#### Extracto del documento
Más allá de la leyenda y de la superspetición lo cierto es que la historia del perro negro se me antoja como uno de los símbolos de la historia más profunda de España. Así, incluso me veo tentado a pensar que Goya, quizá el cronista más lúcido de las esencias de España, pudiera haber pintado su Perro enterrado en la arena influenciado por el espectro que desasosegó a Felipe II.

En la leyenda del perro se pueden ver los traumas de la casa de Austria, no en vano está es la leyenda de un azote al máximo representante de esta dinastía. Por otra parte, estos traumas son en cierta forma los de España, pues la casa de los Austrias hunde sus raíces en el alma de lo español mucho más que la de los Borbones, cuyo reinado fue impuesto en la primera gran guerra civil española (la gerra de sucesión). El propio Madariaga, por ejemplo, fue un gran defensor de la importancia de la influencia de lo germánico en la idea de lo español.

Buscando al perro
Hoy, cuando en las tribunas políticas se vive un encendido debate sobre la idea de España cabe volver a pensar en el perro negro como uno de los grandes leitmotiv de nuestra historia. Estos días los medios de comunicación han informado sobre un suceso que, pese a no tener apenas repercusiones en el plano de lo político, simboliza a las claras el tenso momento que vive España. Me refiero a la siniestra escena que se pudo observar el otro día en la Audiencia Nacional cuando, en el juicio al etarra José Ignacio De Juana Chaos, cuando Ricardo Sáenz de Ynestrillas le amenazó de muerte. Si hay algo que me sobrecoge de esa escena es la frialdad aparente con la que la espectral cara de De Juana Chaos acoge la amenaza. En los días posteriores tanto José Bono como Juan Carlos Rodríguez Ibarra, que parece que no pierden ninguna oportunidad para caldear aún más los ánimos, tampoco ocultaban su desprecio por el preso etarra.
########
_Haz esto_: Reanuda el texto sobre la leyenda del perro negro a partir de su última oración. El listado es un material independiente del texto sobre la leyenda del perro negro.
#### Entradas extraídas
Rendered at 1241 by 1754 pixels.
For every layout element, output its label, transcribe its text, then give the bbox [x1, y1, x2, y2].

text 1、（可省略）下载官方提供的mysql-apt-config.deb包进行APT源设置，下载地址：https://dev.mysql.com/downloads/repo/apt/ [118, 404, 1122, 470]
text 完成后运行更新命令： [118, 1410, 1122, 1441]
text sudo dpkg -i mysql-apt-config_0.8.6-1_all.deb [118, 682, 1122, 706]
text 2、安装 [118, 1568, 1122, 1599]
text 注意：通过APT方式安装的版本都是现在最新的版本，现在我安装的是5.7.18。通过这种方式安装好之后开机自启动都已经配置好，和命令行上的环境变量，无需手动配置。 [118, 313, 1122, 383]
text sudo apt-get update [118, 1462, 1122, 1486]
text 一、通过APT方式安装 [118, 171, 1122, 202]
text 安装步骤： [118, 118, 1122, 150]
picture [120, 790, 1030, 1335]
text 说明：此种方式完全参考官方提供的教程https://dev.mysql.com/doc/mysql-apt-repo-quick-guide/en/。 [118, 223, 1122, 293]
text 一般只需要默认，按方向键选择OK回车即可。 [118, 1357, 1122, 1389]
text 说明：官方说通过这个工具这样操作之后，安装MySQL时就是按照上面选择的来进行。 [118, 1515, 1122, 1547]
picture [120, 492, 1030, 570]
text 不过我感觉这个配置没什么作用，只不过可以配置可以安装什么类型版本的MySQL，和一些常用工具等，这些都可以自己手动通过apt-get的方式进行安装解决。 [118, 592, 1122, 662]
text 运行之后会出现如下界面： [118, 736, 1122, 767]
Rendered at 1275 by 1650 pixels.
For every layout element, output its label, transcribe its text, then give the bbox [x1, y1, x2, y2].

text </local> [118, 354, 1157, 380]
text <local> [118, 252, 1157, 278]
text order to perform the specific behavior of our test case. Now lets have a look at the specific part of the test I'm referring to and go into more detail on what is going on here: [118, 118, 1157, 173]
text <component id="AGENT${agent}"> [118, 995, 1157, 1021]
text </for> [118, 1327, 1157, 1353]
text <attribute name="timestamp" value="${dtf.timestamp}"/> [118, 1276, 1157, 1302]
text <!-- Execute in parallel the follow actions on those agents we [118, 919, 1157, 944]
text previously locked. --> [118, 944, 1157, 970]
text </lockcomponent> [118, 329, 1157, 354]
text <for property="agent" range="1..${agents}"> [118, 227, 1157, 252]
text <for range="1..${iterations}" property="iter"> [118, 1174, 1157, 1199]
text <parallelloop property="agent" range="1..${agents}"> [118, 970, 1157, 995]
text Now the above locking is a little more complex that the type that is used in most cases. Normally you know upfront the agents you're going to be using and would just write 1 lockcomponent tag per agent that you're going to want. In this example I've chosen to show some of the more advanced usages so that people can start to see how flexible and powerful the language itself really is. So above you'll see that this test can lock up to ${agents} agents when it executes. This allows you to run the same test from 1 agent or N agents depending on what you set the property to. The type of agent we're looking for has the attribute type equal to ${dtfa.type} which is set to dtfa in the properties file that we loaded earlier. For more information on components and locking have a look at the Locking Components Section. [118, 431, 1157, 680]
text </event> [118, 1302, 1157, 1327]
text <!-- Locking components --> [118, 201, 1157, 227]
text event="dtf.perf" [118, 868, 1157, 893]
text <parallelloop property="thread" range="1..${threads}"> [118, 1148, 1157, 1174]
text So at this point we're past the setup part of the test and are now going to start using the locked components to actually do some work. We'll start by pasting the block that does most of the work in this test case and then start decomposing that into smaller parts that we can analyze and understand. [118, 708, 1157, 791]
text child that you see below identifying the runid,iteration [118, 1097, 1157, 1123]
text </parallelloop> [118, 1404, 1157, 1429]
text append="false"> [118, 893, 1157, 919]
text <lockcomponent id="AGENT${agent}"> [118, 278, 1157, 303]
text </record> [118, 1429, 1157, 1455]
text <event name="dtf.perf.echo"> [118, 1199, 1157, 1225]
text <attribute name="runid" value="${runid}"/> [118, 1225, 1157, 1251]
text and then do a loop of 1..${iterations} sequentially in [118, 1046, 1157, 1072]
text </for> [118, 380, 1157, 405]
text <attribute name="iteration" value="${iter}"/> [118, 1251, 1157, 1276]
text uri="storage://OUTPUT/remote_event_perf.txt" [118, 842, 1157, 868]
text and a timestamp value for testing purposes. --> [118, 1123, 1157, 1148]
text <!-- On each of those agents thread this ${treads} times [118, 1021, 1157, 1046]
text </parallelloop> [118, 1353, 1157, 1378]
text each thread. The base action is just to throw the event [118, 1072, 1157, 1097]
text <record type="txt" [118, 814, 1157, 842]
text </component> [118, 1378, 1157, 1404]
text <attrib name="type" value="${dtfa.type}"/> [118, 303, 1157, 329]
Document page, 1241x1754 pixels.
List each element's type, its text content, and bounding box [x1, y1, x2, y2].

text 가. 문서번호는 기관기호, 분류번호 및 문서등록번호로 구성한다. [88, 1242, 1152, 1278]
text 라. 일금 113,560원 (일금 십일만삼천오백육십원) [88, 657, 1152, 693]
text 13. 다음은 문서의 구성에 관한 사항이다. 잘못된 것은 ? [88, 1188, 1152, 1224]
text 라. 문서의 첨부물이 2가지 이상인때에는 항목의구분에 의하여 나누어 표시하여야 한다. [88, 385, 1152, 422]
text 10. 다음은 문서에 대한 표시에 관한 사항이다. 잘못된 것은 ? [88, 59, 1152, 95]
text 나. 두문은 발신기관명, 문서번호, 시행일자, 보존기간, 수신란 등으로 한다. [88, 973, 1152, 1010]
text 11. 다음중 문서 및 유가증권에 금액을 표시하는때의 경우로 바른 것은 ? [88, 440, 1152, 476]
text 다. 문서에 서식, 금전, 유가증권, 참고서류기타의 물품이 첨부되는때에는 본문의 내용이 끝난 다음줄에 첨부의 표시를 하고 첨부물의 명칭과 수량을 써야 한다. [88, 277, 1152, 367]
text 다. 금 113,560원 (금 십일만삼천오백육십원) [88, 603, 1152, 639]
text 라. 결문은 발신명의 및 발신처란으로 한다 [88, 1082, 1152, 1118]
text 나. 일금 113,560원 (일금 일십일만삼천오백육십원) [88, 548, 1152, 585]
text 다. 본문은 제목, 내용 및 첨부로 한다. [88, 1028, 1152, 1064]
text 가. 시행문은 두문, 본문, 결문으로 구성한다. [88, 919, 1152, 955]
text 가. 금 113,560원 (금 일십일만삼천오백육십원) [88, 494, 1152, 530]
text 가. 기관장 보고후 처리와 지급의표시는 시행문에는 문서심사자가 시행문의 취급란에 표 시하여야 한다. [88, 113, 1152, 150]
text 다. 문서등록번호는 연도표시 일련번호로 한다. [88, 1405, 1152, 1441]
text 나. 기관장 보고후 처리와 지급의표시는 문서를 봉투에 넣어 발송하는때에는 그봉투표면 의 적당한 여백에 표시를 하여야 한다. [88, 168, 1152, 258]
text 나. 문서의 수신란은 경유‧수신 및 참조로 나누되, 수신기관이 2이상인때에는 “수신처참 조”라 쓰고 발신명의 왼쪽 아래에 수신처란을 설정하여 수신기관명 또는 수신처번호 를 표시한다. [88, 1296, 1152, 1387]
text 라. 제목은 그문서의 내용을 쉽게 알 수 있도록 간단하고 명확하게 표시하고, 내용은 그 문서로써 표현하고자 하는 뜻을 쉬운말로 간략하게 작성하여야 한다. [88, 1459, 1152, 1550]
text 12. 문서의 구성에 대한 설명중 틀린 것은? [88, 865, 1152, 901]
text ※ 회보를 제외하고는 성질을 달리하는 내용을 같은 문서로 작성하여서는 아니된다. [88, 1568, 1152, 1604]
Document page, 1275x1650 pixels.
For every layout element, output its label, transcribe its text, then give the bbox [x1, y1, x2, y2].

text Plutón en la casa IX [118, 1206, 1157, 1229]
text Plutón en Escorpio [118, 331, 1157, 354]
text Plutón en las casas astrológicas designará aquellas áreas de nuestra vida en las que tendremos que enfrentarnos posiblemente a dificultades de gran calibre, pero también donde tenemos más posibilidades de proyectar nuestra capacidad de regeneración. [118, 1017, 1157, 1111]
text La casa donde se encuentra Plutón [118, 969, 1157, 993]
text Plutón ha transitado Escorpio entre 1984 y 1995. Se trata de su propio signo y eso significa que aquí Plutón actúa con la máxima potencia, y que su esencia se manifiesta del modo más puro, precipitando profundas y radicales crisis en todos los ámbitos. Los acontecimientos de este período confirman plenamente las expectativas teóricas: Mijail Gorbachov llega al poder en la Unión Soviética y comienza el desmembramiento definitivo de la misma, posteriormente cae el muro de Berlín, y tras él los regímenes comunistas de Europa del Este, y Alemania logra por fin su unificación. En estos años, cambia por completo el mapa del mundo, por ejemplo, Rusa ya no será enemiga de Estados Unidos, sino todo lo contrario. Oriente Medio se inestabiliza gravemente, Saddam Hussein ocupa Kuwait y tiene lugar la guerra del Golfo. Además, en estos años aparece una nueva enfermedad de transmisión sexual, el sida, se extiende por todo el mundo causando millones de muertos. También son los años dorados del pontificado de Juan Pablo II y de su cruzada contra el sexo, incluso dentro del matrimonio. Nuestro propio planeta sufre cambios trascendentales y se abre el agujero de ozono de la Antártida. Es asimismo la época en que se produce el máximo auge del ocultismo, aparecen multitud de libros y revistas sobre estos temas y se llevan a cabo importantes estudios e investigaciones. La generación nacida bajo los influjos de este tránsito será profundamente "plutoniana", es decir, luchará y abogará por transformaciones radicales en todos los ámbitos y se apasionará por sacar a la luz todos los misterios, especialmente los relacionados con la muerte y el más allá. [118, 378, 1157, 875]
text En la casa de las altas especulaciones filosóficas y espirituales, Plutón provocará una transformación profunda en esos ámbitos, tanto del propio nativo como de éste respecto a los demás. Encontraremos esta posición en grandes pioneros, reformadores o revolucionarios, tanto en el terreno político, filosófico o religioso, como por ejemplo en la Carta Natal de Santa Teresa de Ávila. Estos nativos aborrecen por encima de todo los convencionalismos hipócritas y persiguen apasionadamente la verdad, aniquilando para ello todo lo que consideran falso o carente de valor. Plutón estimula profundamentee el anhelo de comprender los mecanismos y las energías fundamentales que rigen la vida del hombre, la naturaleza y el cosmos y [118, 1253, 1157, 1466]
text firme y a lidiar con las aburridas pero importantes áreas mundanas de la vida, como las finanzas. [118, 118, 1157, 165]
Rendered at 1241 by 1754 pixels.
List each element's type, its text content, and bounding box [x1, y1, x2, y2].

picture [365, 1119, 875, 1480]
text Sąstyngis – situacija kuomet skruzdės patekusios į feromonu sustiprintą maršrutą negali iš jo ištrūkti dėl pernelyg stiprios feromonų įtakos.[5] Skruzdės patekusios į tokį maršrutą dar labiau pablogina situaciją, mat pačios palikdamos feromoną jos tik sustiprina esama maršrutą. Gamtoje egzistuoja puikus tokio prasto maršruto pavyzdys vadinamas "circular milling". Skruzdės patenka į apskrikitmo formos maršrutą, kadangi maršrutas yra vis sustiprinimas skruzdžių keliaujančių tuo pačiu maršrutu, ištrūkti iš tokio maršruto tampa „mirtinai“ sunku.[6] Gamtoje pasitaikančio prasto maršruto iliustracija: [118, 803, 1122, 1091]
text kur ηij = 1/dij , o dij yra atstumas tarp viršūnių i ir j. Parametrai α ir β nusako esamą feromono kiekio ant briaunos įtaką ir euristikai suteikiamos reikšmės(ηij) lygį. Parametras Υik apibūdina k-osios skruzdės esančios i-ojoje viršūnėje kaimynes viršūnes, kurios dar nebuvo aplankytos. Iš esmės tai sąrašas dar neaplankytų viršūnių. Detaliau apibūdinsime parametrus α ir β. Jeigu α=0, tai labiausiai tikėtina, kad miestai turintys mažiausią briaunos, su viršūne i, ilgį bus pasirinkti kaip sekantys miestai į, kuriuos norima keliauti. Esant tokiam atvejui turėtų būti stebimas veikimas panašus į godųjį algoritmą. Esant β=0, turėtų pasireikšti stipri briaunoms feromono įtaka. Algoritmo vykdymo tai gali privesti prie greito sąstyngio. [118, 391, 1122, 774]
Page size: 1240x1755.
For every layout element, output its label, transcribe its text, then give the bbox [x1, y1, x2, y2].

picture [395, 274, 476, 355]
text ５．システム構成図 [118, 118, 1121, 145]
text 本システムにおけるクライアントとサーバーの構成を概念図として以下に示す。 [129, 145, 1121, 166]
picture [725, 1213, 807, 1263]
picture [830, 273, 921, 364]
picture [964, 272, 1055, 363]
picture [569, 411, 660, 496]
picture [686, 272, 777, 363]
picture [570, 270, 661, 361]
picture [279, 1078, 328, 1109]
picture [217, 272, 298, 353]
########
_Respuesta_:
Lo cierto es que, nos guste o no, De Juana Chaos existe y su existencia me hace pensar en la pesadilla que supuso para Felipe II el perro negro. Un juez le ha condenado a 12 años de prisión y algunos parecen estar satisfechos con ello. Incluso a más de uno se le adivina que sentiría un gran alivio si esta segunda huelga de hambre emprendida por De Juana acabase dramáticamente. Sin embargo, De Juana Chaos no es otra cosa que el símbolo de aquello con lo que la España de hoy no puede terminar con meros encarcelamientos. La causa de De Juana Chaos no es justa como tampoco lo es la del mundo al que representa. Pero lo cierto es que él y ese mundo existen y la actual España tiene mucho que ver, por duro que suene, con su existencia. Desde el inmovilismo, desde la autosatisfacción, desde la bravuconada se puede condenar, se puede resistir, e incluso se puede sobrevivir pero no se puede solucionar nada. Los aullidos del perro negro no van a finalizar por mucho que queramos condenar a su cuerpo. Su espectro, su metáfora, persistirá si no pensamos sinceramente en el porqué de sus aullidos.